Once you’ve formed as good a picture of their experience as you can, try to list what they fear and what they strive for. Imagine you are looking out on the world through their eyes, and with their perspective. Imagine, as them, you are judging others in the passport queue. How does the retiree see the hippy? Are they jealous of their relative youth and freedom, or angry at their lack of respect? How do see the busy, serious executive?
Then try to find the common ground. It may be at a relatively high level - you may both respect authority, vote conservative and enjoy a little bit of luxury. Or you may have to dig a lot deeper to find what we share at a fundamental level - striving for what makes us happy and trying to avoid what hurts.
As you learn to see the world through another’s eyes, your ability to handle and resolve conflict in the workplace will naturally improve. Before too long you won’t just be solving your own conflicts, you will end up playing the diplomat between two warring parties.
And, incidentally, you will be much better placed to understand why a potential customer may buy from you.

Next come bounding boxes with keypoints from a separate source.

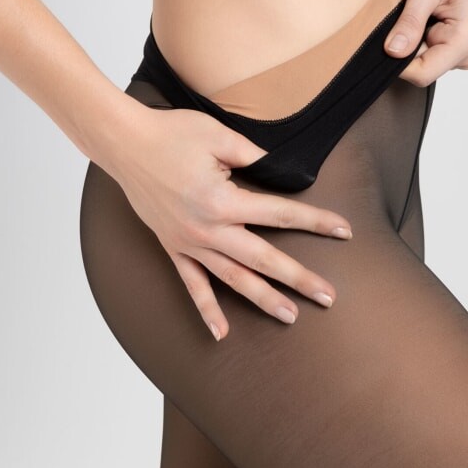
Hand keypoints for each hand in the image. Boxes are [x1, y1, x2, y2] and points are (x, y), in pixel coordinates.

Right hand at [103, 102, 353, 340]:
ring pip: (233, 279)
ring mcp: (190, 243)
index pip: (281, 215)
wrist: (123, 144)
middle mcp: (209, 230)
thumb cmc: (171, 134)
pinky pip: (193, 285)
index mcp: (224, 201)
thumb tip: (279, 169)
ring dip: (263, 299)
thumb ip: (254, 155)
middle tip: (328, 297)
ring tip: (290, 316)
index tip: (344, 231)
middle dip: (299, 279)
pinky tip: (222, 333)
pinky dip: (207, 310)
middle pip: (264, 260)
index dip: (316, 222)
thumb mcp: (219, 136)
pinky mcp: (174, 248)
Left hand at [385, 0, 467, 85]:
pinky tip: (426, 16)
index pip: (423, 73)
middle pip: (422, 69)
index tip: (385, 39)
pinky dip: (419, 37)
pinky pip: (428, 53)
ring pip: (423, 61)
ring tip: (420, 11)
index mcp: (467, 41)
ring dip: (413, 39)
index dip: (398, 64)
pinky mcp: (456, 49)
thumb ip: (411, 21)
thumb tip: (394, 52)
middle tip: (407, 14)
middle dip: (407, 46)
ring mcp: (464, 53)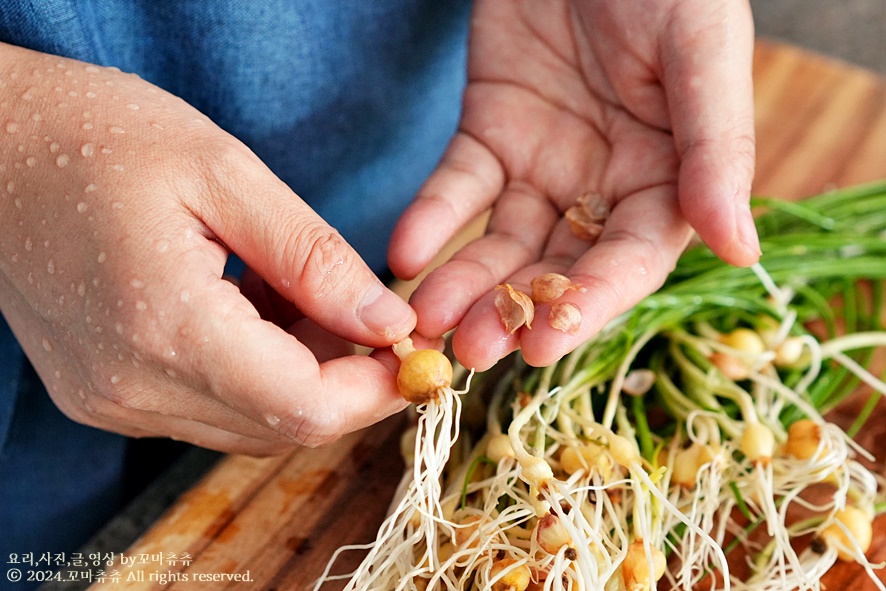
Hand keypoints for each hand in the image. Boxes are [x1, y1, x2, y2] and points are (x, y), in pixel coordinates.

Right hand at [0, 43, 414, 453]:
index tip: (412, 346)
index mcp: (165, 327)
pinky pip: (209, 407)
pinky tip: (257, 308)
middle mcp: (132, 386)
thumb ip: (314, 259)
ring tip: (305, 294)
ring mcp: (111, 400)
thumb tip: (388, 325)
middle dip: (348, 381)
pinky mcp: (105, 394)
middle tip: (369, 311)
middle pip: (282, 427)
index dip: (376, 388)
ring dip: (303, 375)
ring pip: (249, 425)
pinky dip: (256, 373)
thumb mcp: (224, 174)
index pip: (304, 408)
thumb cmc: (98, 136)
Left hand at [388, 0, 758, 369]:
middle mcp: (604, 189)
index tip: (545, 345)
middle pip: (558, 266)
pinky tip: (406, 250)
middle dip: (514, 312)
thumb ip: (718, 150)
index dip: (591, 304)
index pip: (631, 260)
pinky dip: (431, 218)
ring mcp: (543, 167)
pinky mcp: (490, 137)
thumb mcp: (700, 54)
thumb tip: (743, 250)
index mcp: (668, 181)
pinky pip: (457, 186)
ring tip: (428, 319)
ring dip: (465, 282)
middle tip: (470, 353)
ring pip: (501, 241)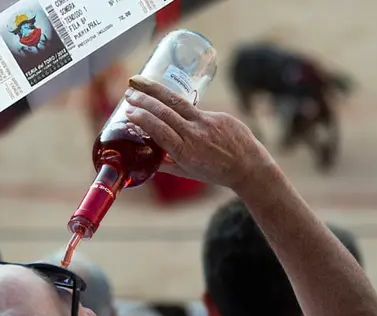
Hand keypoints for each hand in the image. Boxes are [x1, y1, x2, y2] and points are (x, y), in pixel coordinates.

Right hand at [123, 75, 275, 190]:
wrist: (249, 166)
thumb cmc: (216, 172)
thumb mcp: (188, 172)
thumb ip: (167, 165)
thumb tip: (147, 159)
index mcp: (186, 152)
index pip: (159, 130)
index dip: (142, 119)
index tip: (128, 113)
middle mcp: (195, 134)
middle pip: (164, 110)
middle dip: (143, 99)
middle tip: (128, 94)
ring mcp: (208, 122)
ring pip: (177, 101)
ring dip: (155, 90)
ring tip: (139, 82)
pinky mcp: (218, 114)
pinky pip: (194, 108)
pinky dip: (178, 105)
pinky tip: (167, 101)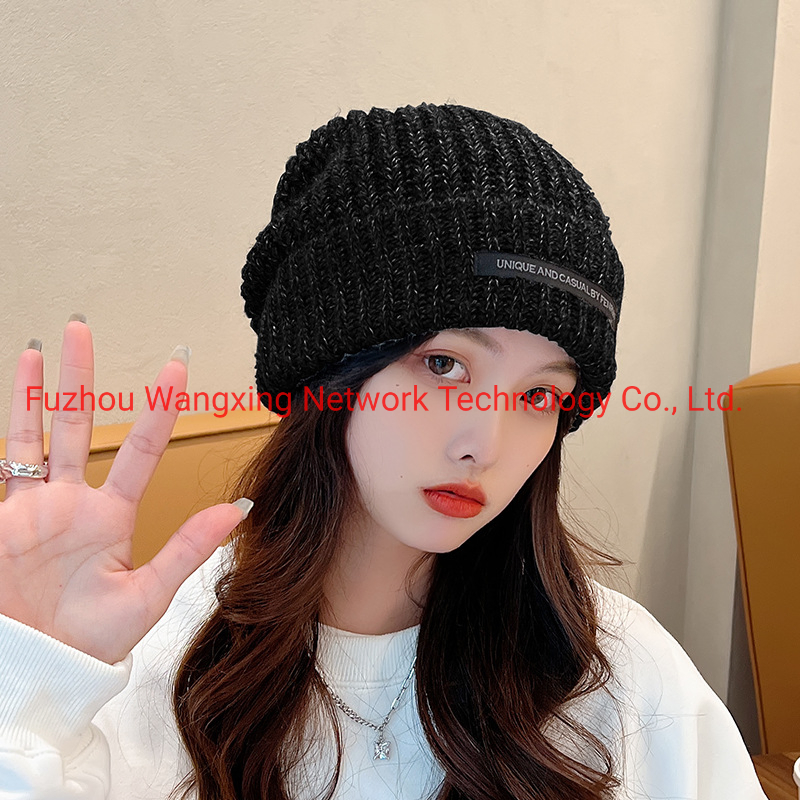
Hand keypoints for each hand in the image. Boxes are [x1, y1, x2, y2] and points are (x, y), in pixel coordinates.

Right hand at [0, 318, 250, 663]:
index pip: (139, 448)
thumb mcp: (146, 595)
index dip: (157, 408)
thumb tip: (239, 510)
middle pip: (79, 424)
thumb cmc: (89, 643)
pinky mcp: (2, 516)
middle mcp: (73, 502)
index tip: (177, 368)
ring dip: (40, 389)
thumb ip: (188, 548)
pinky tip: (17, 385)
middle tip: (85, 329)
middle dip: (82, 377)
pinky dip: (11, 422)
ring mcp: (33, 505)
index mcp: (111, 516)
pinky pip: (5, 460)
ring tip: (47, 345)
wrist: (35, 671)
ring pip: (37, 432)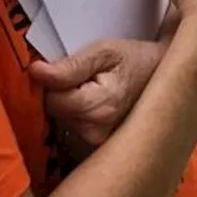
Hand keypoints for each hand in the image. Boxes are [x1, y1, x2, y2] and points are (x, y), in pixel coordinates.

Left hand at [29, 39, 163, 147]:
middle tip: (86, 77)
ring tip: (92, 88)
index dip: (54, 82)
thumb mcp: (104, 51)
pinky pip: (70, 126)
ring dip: (68, 103)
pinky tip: (92, 102)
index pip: (52, 100)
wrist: (161, 75)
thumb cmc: (133, 59)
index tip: (69, 68)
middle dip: (62, 93)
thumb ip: (71, 65)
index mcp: (99, 108)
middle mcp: (96, 132)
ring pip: (61, 119)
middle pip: (55, 112)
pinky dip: (75, 113)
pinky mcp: (96, 145)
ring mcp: (97, 142)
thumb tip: (35, 73)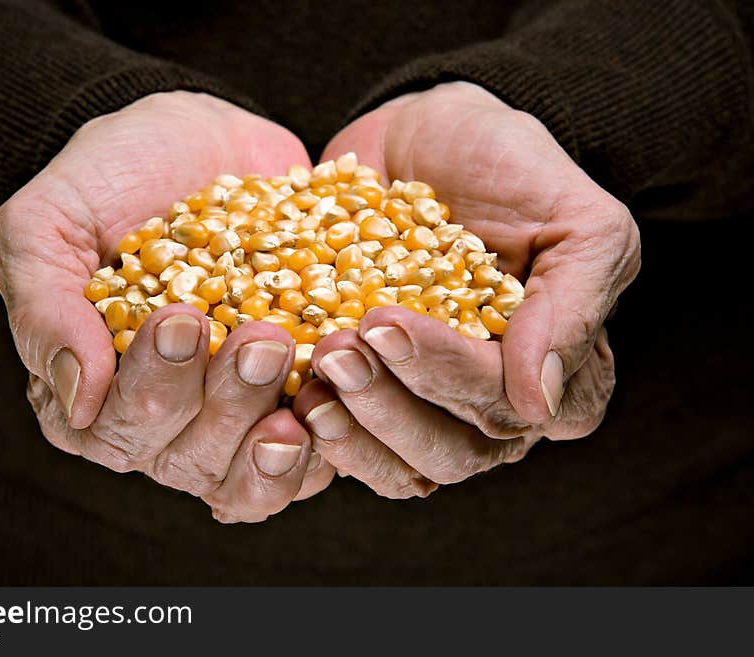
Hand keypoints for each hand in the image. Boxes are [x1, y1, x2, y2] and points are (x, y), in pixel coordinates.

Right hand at [0, 92, 334, 521]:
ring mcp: (233, 416)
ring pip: (251, 474)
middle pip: (190, 457)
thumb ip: (45, 309)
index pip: (115, 430)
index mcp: (96, 393)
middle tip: (259, 338)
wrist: (204, 141)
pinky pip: (316, 453)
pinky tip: (342, 392)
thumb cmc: (113, 178)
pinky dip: (331, 435)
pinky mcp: (295, 398)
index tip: (183, 321)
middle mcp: (164, 421)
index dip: (152, 389)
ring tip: (297, 361)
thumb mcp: (48, 223)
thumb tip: (77, 404)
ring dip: (276, 435)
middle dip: (226, 401)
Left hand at [294, 82, 639, 495]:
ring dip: (355, 429)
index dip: (453, 380)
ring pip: (403, 466)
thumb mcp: (574, 218)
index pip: (513, 412)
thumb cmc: (506, 164)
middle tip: (339, 348)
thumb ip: (575, 305)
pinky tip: (293, 395)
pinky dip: (321, 432)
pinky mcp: (374, 396)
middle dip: (392, 406)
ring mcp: (431, 404)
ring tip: (315, 372)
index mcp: (559, 370)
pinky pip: (352, 447)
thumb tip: (540, 403)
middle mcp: (496, 401)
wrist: (421, 136)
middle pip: (456, 453)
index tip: (391, 325)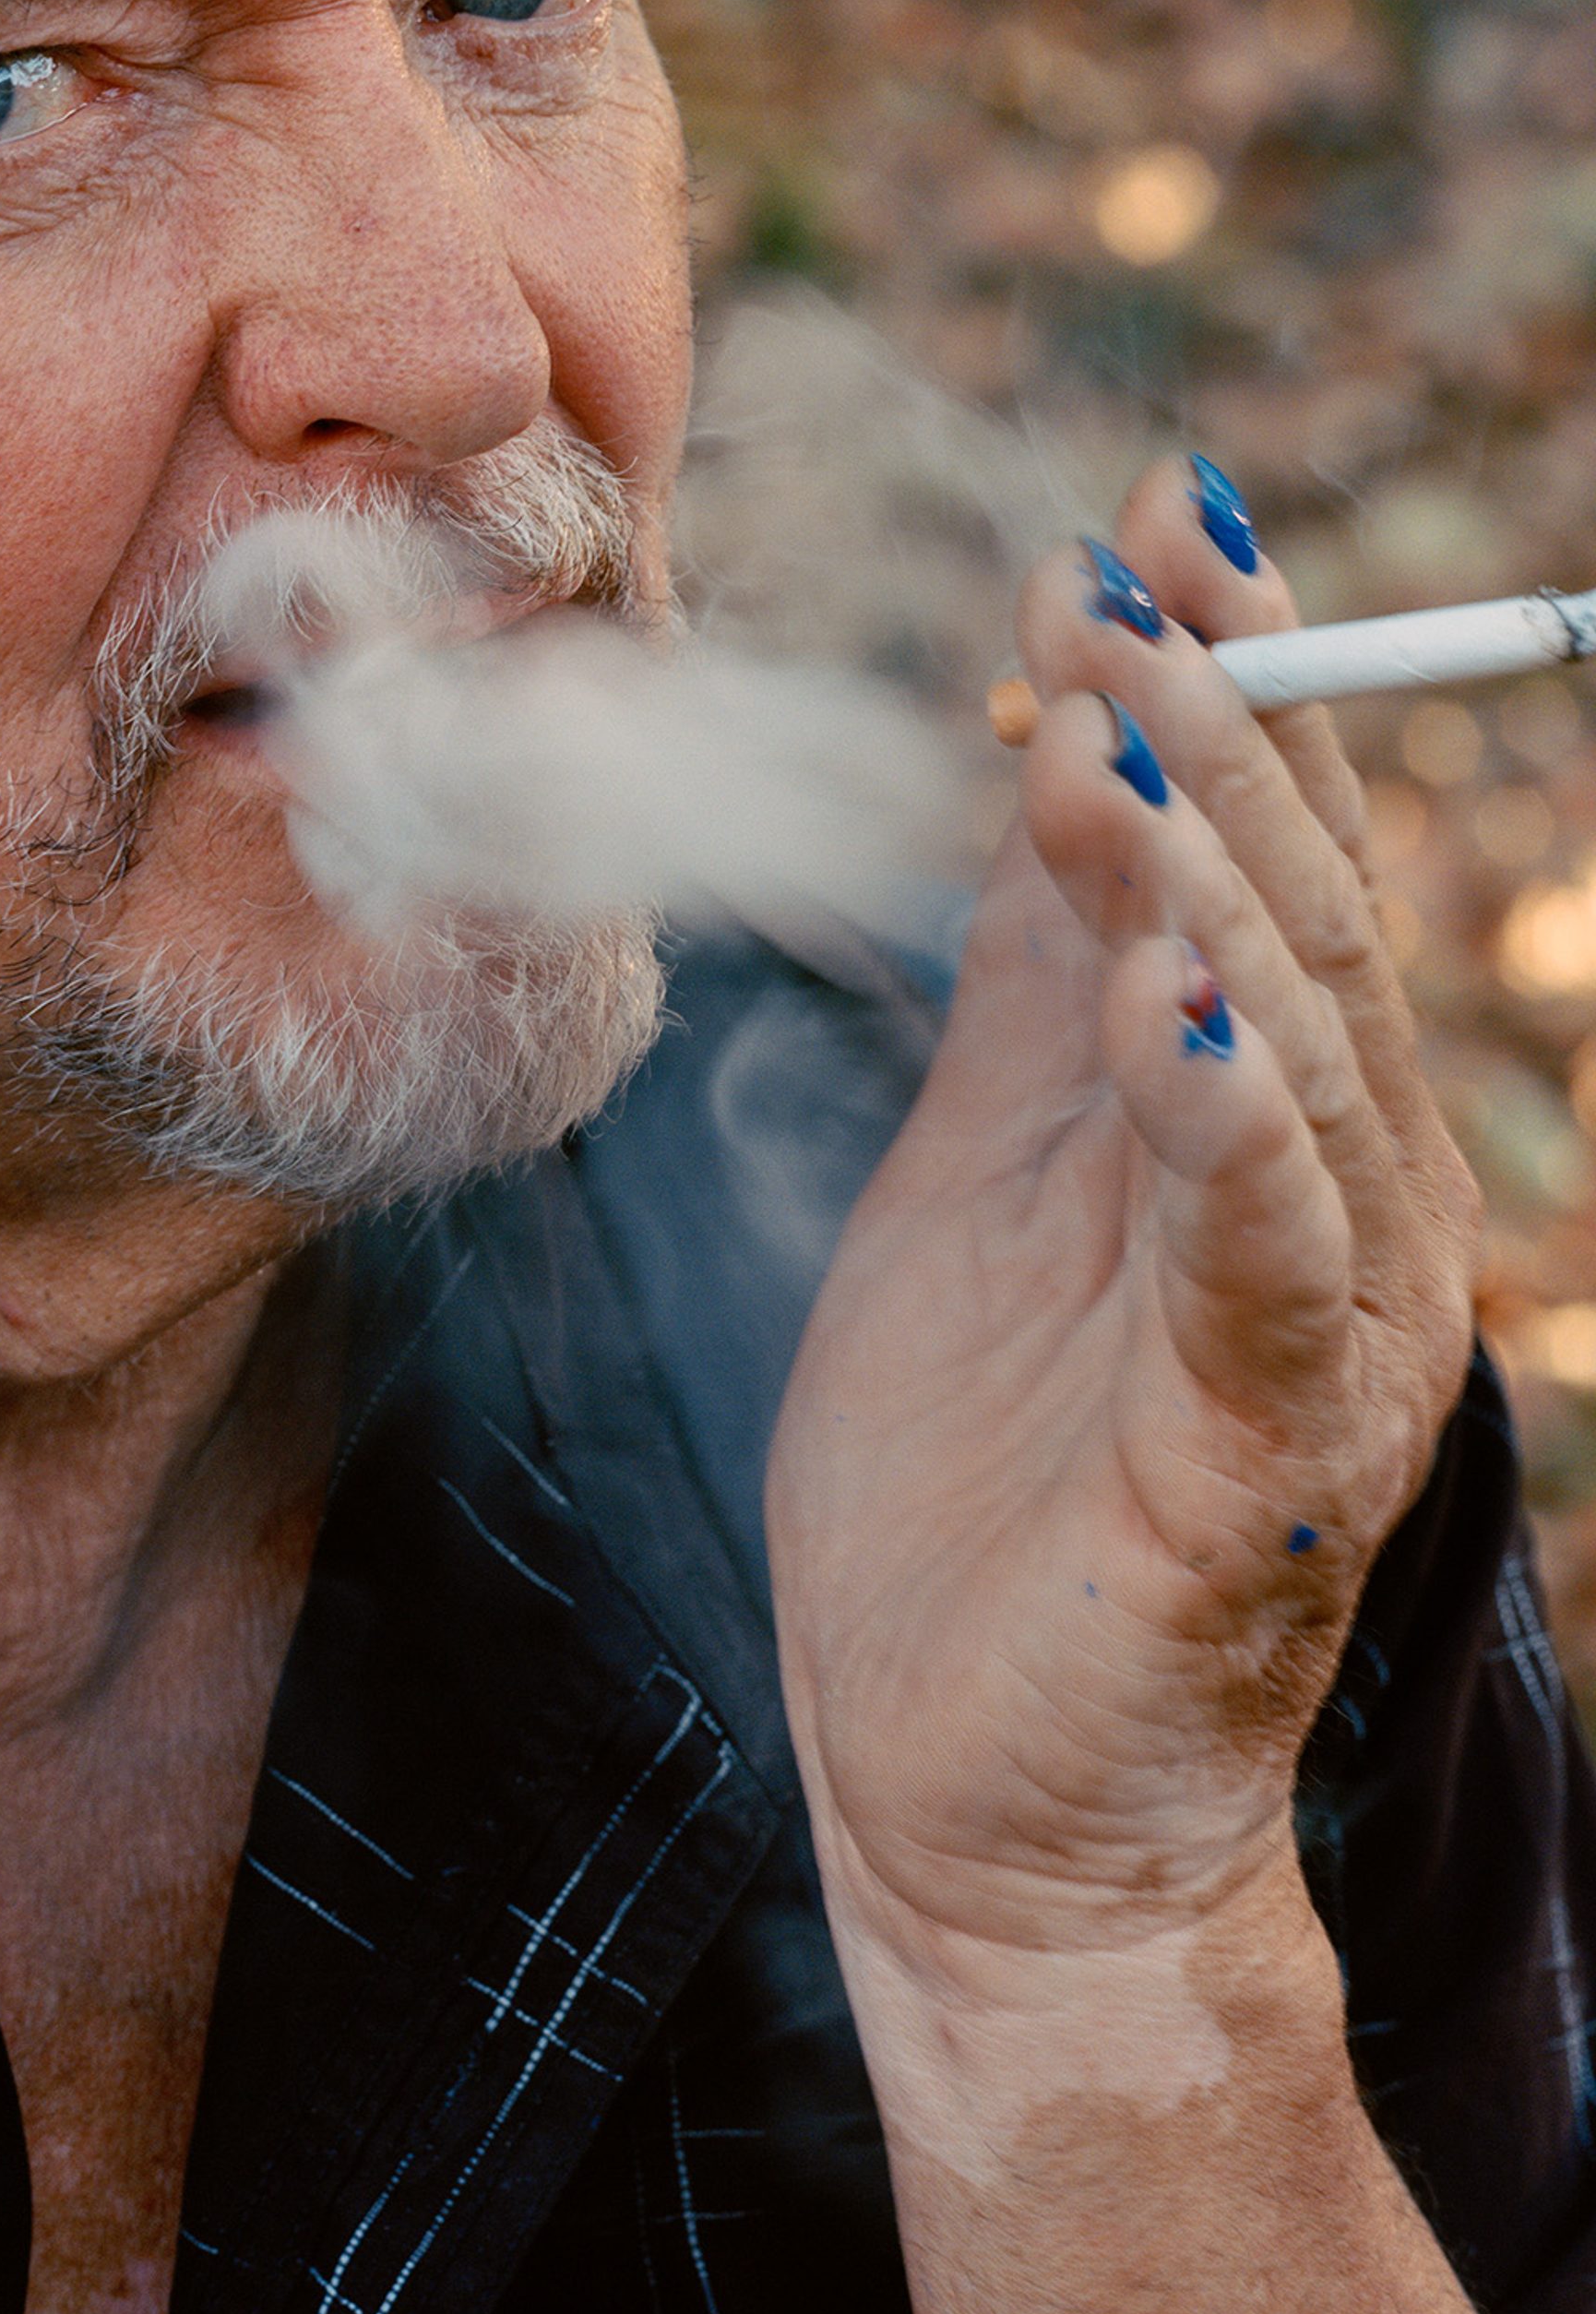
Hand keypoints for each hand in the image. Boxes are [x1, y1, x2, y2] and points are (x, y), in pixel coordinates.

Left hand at [765, 453, 1479, 1978]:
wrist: (968, 1798)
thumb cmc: (979, 1473)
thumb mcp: (988, 1153)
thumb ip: (1038, 963)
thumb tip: (1050, 733)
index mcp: (1283, 1118)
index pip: (1275, 855)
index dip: (1228, 676)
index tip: (1146, 515)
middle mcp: (1346, 1200)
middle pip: (1304, 920)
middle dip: (1209, 733)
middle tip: (1108, 588)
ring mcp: (1323, 1327)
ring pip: (1296, 1055)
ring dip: (1202, 880)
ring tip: (1103, 738)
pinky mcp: (1261, 1452)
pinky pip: (1264, 1257)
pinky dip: (1226, 1114)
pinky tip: (1167, 994)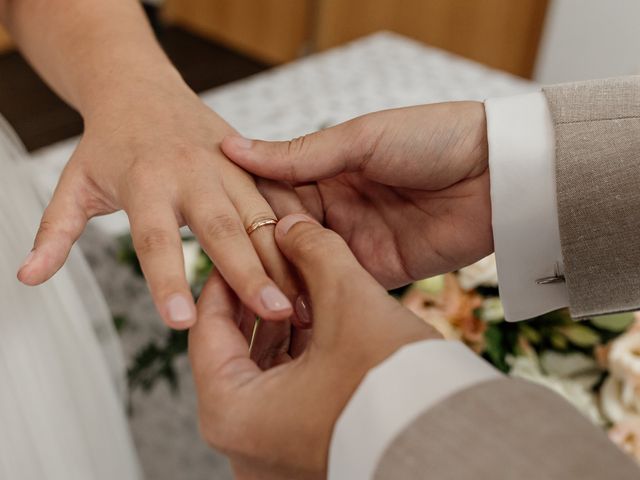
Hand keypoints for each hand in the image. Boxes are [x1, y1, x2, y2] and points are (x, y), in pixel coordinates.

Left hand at [16, 74, 297, 334]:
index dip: (167, 280)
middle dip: (250, 272)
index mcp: (146, 181)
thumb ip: (55, 231)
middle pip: (223, 228)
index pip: (155, 238)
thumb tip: (28, 277)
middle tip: (273, 313)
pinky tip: (321, 260)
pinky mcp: (250, 163)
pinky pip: (280, 196)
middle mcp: (192, 173)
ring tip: (305, 297)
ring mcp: (227, 166)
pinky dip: (300, 227)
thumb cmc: (110, 142)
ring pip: (262, 214)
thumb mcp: (75, 183)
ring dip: (285, 256)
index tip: (180, 322)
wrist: (140, 87)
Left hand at [189, 214, 438, 479]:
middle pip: (233, 352)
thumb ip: (314, 251)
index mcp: (232, 413)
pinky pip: (285, 396)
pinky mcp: (302, 454)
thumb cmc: (394, 387)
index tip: (245, 248)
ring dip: (281, 329)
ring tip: (304, 289)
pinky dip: (299, 358)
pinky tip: (322, 324)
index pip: (207, 328)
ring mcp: (271, 454)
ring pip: (261, 373)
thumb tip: (293, 225)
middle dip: (259, 302)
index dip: (227, 278)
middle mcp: (243, 444)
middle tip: (277, 263)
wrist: (451, 441)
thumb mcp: (348, 300)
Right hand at [222, 102, 491, 288]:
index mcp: (328, 170)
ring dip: (284, 278)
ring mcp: (356, 240)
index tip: (219, 225)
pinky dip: (316, 297)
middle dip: (262, 251)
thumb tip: (235, 148)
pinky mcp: (380, 270)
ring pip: (306, 263)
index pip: (274, 194)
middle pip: (285, 233)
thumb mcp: (362, 139)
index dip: (249, 210)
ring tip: (251, 294)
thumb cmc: (433, 138)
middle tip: (230, 270)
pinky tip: (289, 308)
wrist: (498, 172)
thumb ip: (301, 154)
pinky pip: (340, 286)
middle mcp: (336, 207)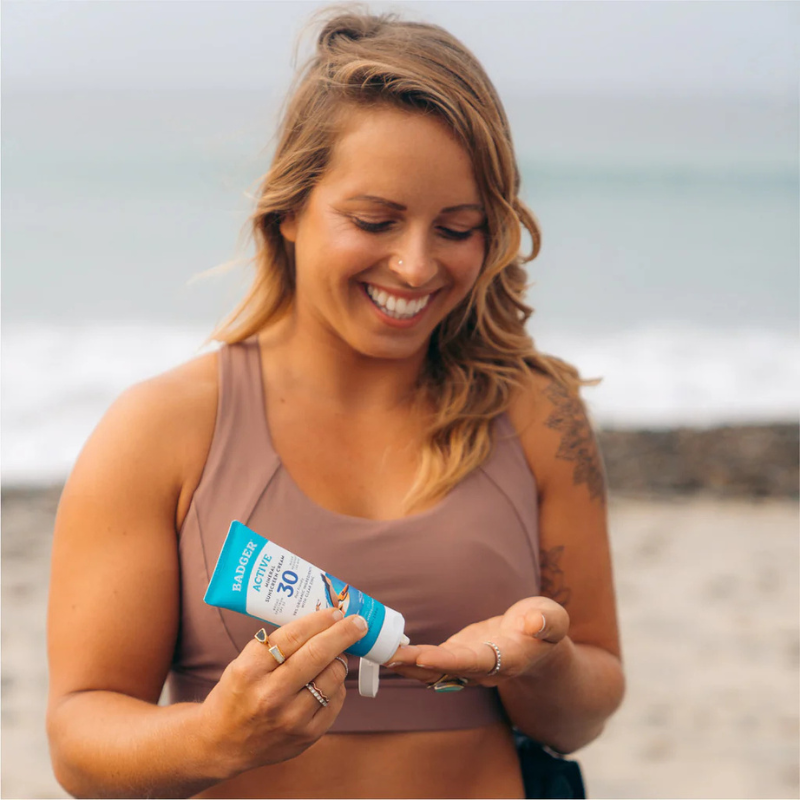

So there you have it. A few exercises to make you a better businessperson, a better manager and a better human being. Light enough to take with you on your travels, and simple enough to do when you’re jetlagged. No smartphone required.
Epilogue
So what happened at Dulles? It took nearly 3 hours to get through the passport queue. I missed my direct connection to St Louis, nearly threw up at Chicago running between terminals to make a tight connection and finally got there very late that night. And I learnt a bit about myself and my fellow human beings.